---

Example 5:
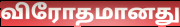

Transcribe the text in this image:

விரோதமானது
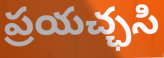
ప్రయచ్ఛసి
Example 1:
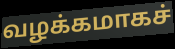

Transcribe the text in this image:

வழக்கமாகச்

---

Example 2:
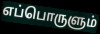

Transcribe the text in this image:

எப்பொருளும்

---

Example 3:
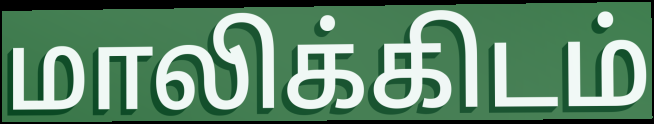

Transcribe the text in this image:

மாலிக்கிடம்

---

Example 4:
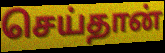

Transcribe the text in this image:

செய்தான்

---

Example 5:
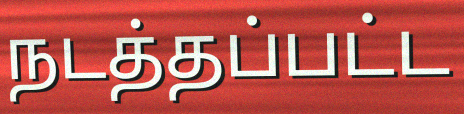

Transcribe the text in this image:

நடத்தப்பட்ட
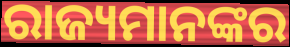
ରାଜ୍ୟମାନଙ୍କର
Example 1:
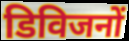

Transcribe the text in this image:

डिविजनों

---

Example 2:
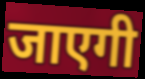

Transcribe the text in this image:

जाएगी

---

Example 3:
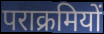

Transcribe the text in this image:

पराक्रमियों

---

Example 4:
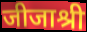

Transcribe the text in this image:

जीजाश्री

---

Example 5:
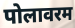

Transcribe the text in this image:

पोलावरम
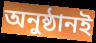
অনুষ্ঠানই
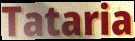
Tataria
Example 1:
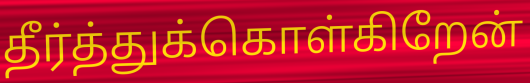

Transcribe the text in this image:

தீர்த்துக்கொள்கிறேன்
::::
Aim of the task -
Repeat the lines above with each "Transcribe" switched to "Write out" and nothing else changed. Leave the pictures out of your answer.

Output below -
---

Example 5:

Write out the text in this image:

விரோதமானது
ప్రయచ్ఛసి
Example 1:

Write out the text in this image:

வழக்கமாகச்

---

Example 2:

Write out the text in this image:

எப்பொருளும்

---

Example 3:

Write out the text in this image:

மாலிக்கிடம்

---

Example 4:

Write out the text in this image:

செய்தான்

---

Example 5:

Write out the text in this image:

நடத்தப்பட்ட
ରାଜ୍ୟମାନଙ୍କର
Example 1:

Write out the text in this image:

डिविजनों

---

Example 2:

Write out the text in this image:

जाएगी

---

Example 3:

Write out the text in this image:

पराक्रमियों

---

Example 4:

Write out the text in this image:

जीजाश्री

---

Example 5:

Write out the text in this image:

पोलावरम
অনুষ্ঠানই
Tataria
Example 1:

Write out the text in this image:

தீர்த்துக்கொள்கிறேன்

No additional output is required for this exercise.